Braskem (BRKM5) tem nova disparada na B3 no dia dos resultados do 1T: o que esperar?

As ações da Braskem (BRKM5) continuam em alta após o salto de 29% na sessão passada, com um aumento de 12,72% às 11h37 (horário de Brasília) e uma alta de 7,50% por volta do meio-dia, a R$ 12,76, a maior alta do Ibovespa.

A companhia divulgou seus dados operacionais no começo do mês, que foram considerados mistos pelo JPMorgan, devido à volatilidade macroeconômica. No Brasil, a taxa de utilização subiu para 69%, com crescimento de 5% nas vendas de resinas, impulsionado por polietileno e PVC, refletindo normalização operacional e antecipação de demanda.

Nos Estados Unidos e Europa, a operação mostrou dados acima do esperado, com taxa de utilização de 79% e crescimento de 3% nas vendas, sustentado por retomada da demanda europeia e normalização pós-paradas. Já o México permanece com grandes desafios, reportando forte queda na taxa de utilização e das vendas, devido à menor disponibilidade de etano.

Os analistas do JPMorgan elevaram a recomendação das ações para “overweight” e o preço-alvo de R$ 10,50 para R$ 15, citando melhora dos fundamentos de mercado, oferta mais apertada e fortalecimento da governança após a reestruturação.

Os principais pontos a considerar sobre a Braskem (BRKM5) incluem:

  • Normalização das operações no complexo da Bahia, impulsionando a recuperação das taxas de utilização e da produção;
  • Menor oferta e importação de etano no México, levando a uma queda acentuada na utilização e nas vendas;
  • Normalização após as paradas para manutenção sustentou maior utilização e produção nos EUA e na Europa;
  • Spreads apresentaram um aumento modesto em algumas regiões, mas permanecem pressionados pela volatilidade contínua do mercado e pelos riscos externos.
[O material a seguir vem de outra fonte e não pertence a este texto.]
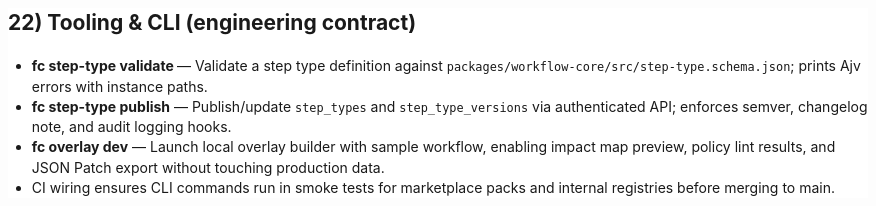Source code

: 
## 22) Tooling & CLI (engineering contract)

* **fc step-type validate <file>** — Validate a step type definition against `packages/workflow-core/src/step-type.schema.json`; prints Ajv errors with instance paths.
* **fc step-type publish** — Publish/update `step_types` and `step_type_versions` via authenticated API; enforces semver, changelog note, and audit logging hooks.
* **fc overlay dev** — Launch local overlay builder with sample workflow, enabling impact map preview, policy lint results, and JSON Patch export without touching production data.
* CI wiring ensures CLI commands run in smoke tests for marketplace packs and internal registries before merging to main.
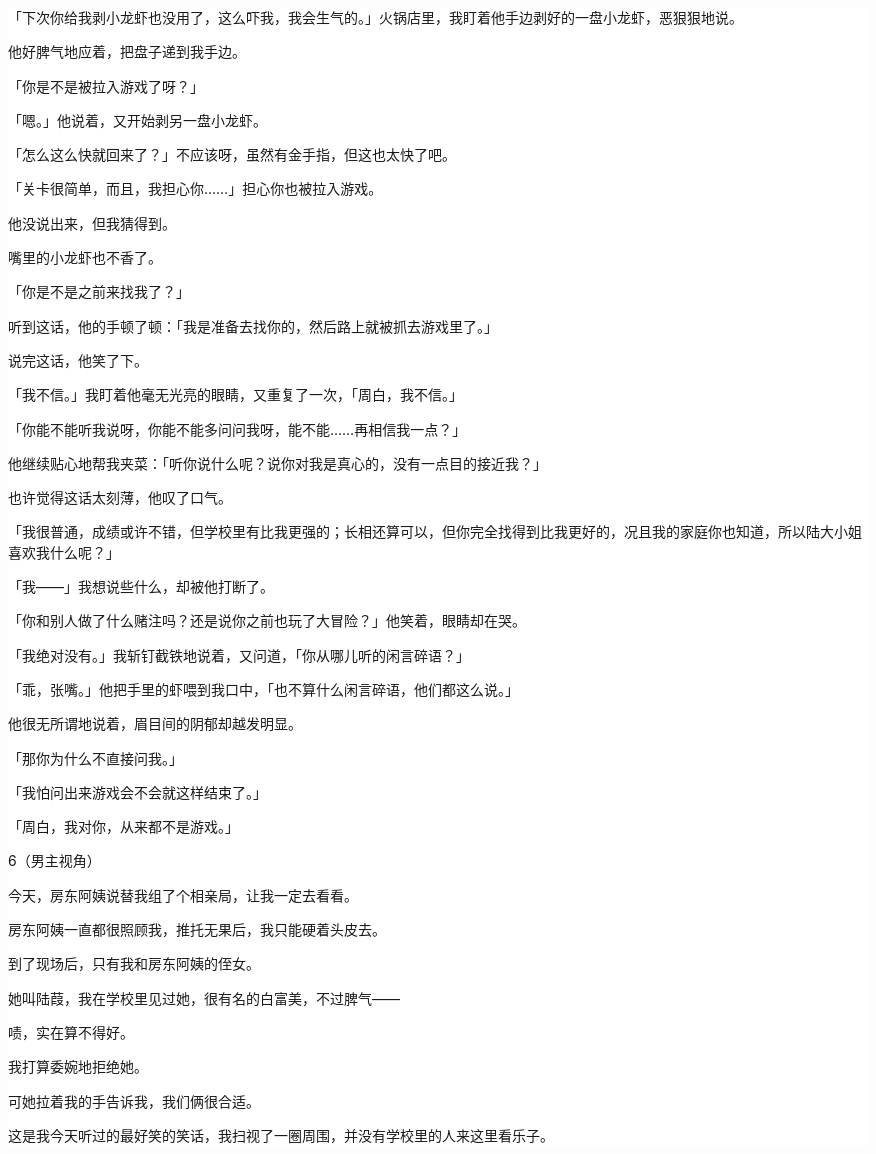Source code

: 「下次你给我剥小龙虾也没用了，这么吓我，我会生气的。」火锅店里，我盯着他手边剥好的一盘小龙虾，恶狠狠地说。

他好脾气地应着，把盘子递到我手边。

「你是不是被拉入游戏了呀？」

「嗯。」他说着，又开始剥另一盘小龙虾。

「怎么这么快就回来了？」不应该呀，虽然有金手指，但这也太快了吧。

「关卡很简单，而且，我担心你……」担心你也被拉入游戏。

他没说出来，但我猜得到。

嘴里的小龙虾也不香了。

「你是不是之前来找我了？」

听到这话，他的手顿了顿：「我是准备去找你的，然后路上就被抓去游戏里了。」

说完这话，他笑了下。

「我不信。」我盯着他毫无光亮的眼睛，又重复了一次，「周白，我不信。」

「你能不能听我说呀，你能不能多问问我呀，能不能……再相信我一点？」

他继续贴心地帮我夹菜：「听你说什么呢？说你对我是真心的，没有一点目的接近我？」

也许觉得这话太刻薄，他叹了口气。

「我很普通，成绩或许不错，但学校里有比我更强的；长相还算可以，但你完全找得到比我更好的，况且我的家庭你也知道，所以陆大小姐喜欢我什么呢？」

「我——」我想说些什么，却被他打断了。

「你和别人做了什么赌注吗？还是说你之前也玩了大冒险？」他笑着，眼睛却在哭。

「我绝对没有。」我斩钉截铁地说着，又问道，「你从哪儿听的闲言碎语？」

「乖，张嘴。」他把手里的虾喂到我口中，「也不算什么闲言碎语，他们都这么说。」

他很无所谓地说着，眉目间的阴郁却越发明显。

「那你为什么不直接问我。」

「我怕问出来游戏会不会就这样结束了。」

「周白，我对你，从来都不是游戏。」

6（男主视角）

今天，房东阿姨说替我组了个相亲局，让我一定去看看。

房东阿姨一直都很照顾我，推托无果后，我只能硬着头皮去。

到了现场后，只有我和房东阿姨的侄女。

她叫陆葭，我在学校里见过她，很有名的白富美，不过脾气——

啧，实在算不得好。

我打算委婉地拒绝她。

可她拉着我的手告诉我，我们俩很合适。

这是我今天听过的最好笑的笑话，我扫视了一圈周围，并没有学校里的人来这里看乐子。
Em resumo, a Braskem (BRKM5) tem uma disparada na B3 no dia dos resultados do 1T, com uma alta de 12,72% e uma alta de 7,50% por volta do meio-dia, a R$ 12,76, a maior alta do Ibovespa. Os analistas do JPMorgan elevaram a recomendação das ações para “overweight” e o preço-alvo de R$ 10,50 para R$ 15, citando melhora dos fundamentos de mercado, oferta mais apertada e fortalecimento da governança após a reestruturação.